----- Data extracts

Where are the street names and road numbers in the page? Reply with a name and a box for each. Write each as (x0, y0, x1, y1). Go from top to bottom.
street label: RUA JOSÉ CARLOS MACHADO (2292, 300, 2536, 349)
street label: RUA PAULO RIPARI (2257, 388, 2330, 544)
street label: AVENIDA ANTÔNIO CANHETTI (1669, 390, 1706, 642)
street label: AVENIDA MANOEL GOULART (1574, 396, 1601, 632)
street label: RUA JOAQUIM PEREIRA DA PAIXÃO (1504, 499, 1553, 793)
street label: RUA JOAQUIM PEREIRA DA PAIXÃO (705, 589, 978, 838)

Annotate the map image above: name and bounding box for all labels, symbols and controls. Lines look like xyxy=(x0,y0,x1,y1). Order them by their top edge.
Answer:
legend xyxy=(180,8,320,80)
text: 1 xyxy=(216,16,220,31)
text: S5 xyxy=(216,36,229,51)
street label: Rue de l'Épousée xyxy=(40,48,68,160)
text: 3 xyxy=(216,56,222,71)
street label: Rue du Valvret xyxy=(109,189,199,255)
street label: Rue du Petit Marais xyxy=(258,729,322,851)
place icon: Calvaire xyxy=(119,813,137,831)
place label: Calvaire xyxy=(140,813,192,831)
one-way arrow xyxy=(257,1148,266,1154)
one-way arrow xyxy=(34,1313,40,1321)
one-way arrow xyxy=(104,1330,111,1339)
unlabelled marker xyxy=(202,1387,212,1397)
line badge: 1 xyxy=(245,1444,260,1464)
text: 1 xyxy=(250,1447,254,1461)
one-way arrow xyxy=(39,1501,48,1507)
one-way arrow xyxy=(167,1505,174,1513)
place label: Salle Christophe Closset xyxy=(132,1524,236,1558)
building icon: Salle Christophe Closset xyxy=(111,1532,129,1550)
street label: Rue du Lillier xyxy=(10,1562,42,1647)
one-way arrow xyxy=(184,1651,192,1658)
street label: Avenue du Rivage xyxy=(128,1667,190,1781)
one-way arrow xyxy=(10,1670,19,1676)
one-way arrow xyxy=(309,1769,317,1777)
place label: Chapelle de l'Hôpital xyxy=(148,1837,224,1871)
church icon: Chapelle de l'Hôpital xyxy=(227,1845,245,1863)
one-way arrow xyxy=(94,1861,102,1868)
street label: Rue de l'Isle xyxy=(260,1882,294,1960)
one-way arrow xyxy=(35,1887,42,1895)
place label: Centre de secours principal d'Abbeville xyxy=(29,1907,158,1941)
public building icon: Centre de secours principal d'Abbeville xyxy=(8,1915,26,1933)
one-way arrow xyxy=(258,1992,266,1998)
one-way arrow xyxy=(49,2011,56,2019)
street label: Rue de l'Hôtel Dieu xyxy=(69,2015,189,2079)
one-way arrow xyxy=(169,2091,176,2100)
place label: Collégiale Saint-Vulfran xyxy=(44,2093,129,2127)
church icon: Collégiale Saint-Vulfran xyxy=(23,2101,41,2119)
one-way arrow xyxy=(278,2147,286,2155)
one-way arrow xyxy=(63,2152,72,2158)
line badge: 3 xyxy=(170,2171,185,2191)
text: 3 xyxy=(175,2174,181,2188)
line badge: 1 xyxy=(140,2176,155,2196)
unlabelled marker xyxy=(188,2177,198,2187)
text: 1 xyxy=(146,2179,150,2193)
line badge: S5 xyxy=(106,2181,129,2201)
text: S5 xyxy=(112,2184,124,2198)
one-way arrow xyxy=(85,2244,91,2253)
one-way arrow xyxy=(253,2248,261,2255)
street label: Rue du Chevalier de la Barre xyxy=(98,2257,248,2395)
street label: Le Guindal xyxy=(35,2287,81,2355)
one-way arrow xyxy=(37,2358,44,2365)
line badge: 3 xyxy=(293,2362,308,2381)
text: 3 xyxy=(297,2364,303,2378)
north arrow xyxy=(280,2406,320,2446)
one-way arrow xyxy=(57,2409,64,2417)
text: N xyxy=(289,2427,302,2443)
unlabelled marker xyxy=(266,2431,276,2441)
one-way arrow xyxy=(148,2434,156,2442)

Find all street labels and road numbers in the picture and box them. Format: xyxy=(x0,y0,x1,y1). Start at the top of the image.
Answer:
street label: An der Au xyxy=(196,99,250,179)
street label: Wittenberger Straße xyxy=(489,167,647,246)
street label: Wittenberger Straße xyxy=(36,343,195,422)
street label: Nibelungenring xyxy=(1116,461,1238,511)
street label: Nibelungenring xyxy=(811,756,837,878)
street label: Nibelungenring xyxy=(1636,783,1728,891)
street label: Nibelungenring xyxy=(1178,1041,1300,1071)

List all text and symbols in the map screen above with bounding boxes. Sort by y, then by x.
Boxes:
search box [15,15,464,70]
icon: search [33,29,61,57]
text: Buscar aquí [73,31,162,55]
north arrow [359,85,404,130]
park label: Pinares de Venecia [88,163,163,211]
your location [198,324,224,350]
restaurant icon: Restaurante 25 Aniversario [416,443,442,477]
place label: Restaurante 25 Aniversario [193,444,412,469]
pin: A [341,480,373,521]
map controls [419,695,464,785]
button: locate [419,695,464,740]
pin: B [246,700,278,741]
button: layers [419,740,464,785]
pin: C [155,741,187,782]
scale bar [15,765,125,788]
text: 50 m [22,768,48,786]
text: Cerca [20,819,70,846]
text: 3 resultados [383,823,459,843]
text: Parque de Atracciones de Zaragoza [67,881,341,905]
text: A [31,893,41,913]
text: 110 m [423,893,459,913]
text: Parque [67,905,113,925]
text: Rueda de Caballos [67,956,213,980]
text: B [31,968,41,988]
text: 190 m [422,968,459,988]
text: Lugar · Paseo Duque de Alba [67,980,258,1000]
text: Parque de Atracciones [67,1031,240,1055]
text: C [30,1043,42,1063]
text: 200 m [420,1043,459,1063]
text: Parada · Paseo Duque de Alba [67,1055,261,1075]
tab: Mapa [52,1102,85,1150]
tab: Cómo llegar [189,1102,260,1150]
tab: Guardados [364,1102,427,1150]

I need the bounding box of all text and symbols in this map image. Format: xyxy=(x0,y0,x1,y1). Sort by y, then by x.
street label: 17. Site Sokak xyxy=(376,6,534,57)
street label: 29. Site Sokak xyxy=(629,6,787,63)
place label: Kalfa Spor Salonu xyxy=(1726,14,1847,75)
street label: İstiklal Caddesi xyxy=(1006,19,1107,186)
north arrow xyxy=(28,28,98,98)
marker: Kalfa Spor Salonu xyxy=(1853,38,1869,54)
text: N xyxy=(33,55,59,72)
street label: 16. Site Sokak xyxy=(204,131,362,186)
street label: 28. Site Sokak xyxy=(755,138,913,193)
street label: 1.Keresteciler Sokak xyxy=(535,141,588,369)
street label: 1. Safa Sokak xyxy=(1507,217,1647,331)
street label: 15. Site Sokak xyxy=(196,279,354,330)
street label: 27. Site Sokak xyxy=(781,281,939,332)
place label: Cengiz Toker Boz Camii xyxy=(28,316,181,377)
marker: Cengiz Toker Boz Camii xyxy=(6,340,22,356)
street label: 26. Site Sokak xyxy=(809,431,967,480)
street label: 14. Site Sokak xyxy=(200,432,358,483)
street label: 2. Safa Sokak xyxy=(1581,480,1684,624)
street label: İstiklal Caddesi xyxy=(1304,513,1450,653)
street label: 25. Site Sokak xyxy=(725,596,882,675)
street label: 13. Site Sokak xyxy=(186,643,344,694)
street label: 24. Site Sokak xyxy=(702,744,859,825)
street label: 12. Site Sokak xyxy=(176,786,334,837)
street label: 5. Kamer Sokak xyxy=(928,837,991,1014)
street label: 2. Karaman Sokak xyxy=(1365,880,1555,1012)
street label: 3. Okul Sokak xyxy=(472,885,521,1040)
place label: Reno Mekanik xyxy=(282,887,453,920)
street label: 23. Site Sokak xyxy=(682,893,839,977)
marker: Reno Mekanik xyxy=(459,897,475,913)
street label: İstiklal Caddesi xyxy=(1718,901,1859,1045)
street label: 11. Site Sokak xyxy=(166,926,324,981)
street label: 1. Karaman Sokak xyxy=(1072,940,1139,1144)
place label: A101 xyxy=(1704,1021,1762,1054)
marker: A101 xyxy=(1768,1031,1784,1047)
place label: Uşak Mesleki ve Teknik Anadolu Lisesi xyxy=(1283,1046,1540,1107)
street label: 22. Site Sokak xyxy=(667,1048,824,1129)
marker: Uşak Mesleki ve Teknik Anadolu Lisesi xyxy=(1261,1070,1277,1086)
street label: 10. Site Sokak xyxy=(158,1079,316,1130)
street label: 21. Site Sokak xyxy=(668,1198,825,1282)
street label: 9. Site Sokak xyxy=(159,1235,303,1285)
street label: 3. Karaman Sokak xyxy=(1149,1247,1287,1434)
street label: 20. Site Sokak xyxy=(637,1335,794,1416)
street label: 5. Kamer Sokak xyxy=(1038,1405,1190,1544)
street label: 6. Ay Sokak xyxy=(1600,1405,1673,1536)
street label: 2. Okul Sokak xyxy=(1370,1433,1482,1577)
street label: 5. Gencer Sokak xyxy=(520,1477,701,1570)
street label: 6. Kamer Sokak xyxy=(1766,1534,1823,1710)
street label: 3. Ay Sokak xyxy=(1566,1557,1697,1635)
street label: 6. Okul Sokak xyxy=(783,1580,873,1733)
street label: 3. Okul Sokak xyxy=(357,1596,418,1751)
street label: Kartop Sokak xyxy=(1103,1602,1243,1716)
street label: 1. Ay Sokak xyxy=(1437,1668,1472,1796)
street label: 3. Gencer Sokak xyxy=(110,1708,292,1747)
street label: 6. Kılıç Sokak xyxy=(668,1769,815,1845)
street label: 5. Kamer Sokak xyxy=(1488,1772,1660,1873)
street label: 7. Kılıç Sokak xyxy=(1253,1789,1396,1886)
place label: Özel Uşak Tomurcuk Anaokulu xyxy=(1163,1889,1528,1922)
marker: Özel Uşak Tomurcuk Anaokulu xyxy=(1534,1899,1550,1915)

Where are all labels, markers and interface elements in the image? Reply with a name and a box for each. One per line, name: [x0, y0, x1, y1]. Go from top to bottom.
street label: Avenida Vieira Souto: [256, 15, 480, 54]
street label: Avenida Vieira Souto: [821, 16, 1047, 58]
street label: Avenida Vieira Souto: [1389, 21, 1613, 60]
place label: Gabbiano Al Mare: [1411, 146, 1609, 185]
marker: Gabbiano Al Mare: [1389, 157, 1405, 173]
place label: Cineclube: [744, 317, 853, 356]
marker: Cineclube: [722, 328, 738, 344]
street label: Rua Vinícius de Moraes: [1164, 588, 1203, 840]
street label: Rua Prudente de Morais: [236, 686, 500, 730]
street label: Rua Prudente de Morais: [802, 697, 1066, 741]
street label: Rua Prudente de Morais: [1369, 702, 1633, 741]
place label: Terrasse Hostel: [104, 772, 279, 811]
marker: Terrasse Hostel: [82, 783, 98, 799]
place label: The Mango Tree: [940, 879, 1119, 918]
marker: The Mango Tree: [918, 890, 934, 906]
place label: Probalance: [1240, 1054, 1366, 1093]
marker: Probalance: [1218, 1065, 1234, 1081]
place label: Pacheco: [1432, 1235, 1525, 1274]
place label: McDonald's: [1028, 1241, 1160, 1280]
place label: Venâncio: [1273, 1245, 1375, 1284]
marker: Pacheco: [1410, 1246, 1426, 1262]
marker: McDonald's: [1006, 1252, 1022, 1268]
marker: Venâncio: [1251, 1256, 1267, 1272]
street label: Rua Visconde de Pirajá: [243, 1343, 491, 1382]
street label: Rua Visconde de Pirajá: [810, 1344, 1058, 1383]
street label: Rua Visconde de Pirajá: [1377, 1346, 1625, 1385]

----------

Instructions for the task → Repeat the records above line by line, from the first line through the line that contains "Annotate the map".

Solution →
Where are the street names and road numbers in the page? Reply with a name and a box for each. Write each as (x0, y0, x1, y1). Go from top to bottom.
street label: RUA JOSÉ CARLOS MACHADO (2292, 300, 2536, 349)
street label: RUA PAULO RIPARI (2257, 388, 2330, 544)
street label: AVENIDA ANTÔNIO CANHETTI (1669, 390, 1706, 642)
street label: AVENIDA MANOEL GOULART (1574, 396, 1601, 632)
street label: RUA JOAQUIM PEREIRA DA PAIXÃO (1504, 499, 1553, 793)
street label: RUA JOAQUIM PEREIRA DA PAIXÃO (705, 589, 978, 838)

Annotate the map image above: name and bounding box for all labels, symbols and controls. Lines look like xyxy=(x0,y0,x1,y1). Order them by their top edge.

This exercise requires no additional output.